Old Poems, New Translations

Two Books of Verse by Paul Francis Malamud

by Paul Francis Malamud

Pub Date: Oct. 9th, 2013
ISBN: 978-1490946443
Publisher: CreateSpace

A book of the author’s original verse along with his translations of works by Horace and three French Renaissance poets.

As the title implies, this debut collection has two sections. The first, “Vermont, Oregon and Elsewhere: Selected Poems,” consists of poems the author wrote mainly in the last three decades of the 20th century.
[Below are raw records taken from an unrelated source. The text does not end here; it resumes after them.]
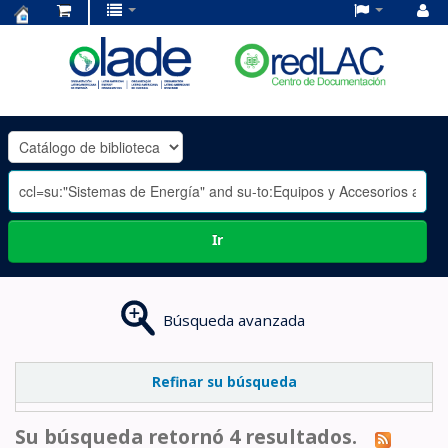
Centro
de
Documentación
OLADE
-
Ir
Búsqueda avanzada
Refinar su búsqueda
Su búsqueda retornó 4 resultados.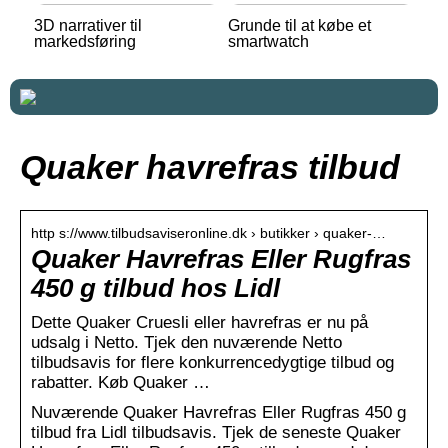
3D narrativer til
Grunde til at købe et
markedsføring
smartwatch
Quaker havrefras tilbud
http s://www.tilbudsaviseronline.dk › butikker › quaker-…
Quaker Havrefras Eller Rugfras
450 g tilbud hos Lidl
Dette Quaker Cruesli eller havrefras er nu på
udsalg i Netto. Tjek den nuværende Netto
tilbudsavis for flere konkurrencedygtige tilbud og
rabatter. Køb Quaker …
Nuværende Quaker Havrefras Eller Rugfras 450 g
tilbud fra Lidl tilbudsavis. Tjek de seneste Quaker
These poems tend to describe simple pleasures in clear language and concrete images, such as a reference to “olive-fat mosquitoes,” a well-turned phrase in “Mediterranean.” Other works in the first part of the book have titles that suggest their subjects, including “Night Spider,” “Moon,” “Vermont Sun” and “Oregon Rain.” In this section, Malamud occasionally experiments with free verse but more often uses traditional rhyme schemes, as in “Corvallis, 1957,” which deals with a cherished childhood memory of dusk spent in good company: “With unbound energy and breath, I race / laughing and screaming, braking in the dirt — / my friend, a blurred old bike and pale face — / the night air rippling in my cotton shirt.” The narrator of the poem, basking in the exhilarating freedom of youth, then heads home, “happiness pinned like medals to my chest.” The second part of the collection, “Ten From Horace, Three From The French,” has the author’s translations of some of the ancient Roman poet’s odes and of one work from each of three writers of the French Renaissance. This part of the book begins by mentioning some of the challenges of translating poetry, such as whether or not to preserve meter and rhyme, and explaining how the author dealt with them. It then offers a brief introduction to Horace and his times, written in a conversational style: “Much of his poetry consists of criticism of luxury and poor taste, and he is given to reminding wealthy friends in verse, that they are going to die soon. Yet, his satire has a laid-back, jovial quality.” Modern readers may especially relate to an ode that urges people to seize the day because they do not know what the future holds. Similarly, the author’s translation of Jean Vauquelin de la Fresnaye’s poem “Déja, venant hérissonné” conveys the universal uneasiness that often accompanies the approach of winter.

A down-to-earth collection of poems and translations on subjects that cover literary terrain ranging from Vermont to ancient Rome.